Johnson, representing Canada, made international headlines at the 1988 Summer Olympics in Seoul, Korea, when he won a gold medal in track and field, only to be stripped of the honour for steroid use. Ormsby, who has written “The Incredible Life of Ben Johnson: World’s Fastest Man,” said Johnson is “responsible for producing the greatest high and the greatest low in Olympic history.”

Ormsby said she stayed in touch with Johnson for years after the scandal, and while he admitted to using performance enhancing drugs, he mentioned missed details from the case that piqued Ormsby’s curiosity. She started looking closely at the entire incident and realized there was more to the story than she originally thought.

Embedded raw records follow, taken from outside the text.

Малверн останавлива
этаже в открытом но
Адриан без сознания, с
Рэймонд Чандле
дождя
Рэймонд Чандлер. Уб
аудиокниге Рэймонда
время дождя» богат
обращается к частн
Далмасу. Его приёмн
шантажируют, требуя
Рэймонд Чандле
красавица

“My research showed he was denied due process during his hearing in Seoul,” Ormsby said. “Because of that I thought it could be expanded to a book.

“Can you railroad a guilty man? It’s a complicated story.”

Ormsby said Johnson is still angry about losing his medal as he maintains other athletes were using performance enhancing drugs and were simply not caught.

“This was the 1980s and enforcement wasn’t strong, compliance of testing wasn’t all that strong, there was no random testing,” she said. “It was a bit of a wild time. I think back then people might have known what steroids were but we were naïve.”

Ormsby said Johnson leaves behind a complicated legacy, but an important one in Canadian sports history.

“He also shook up how Canadians and the world view doping in sport,” she said. “I think that’s kind of his legacy.”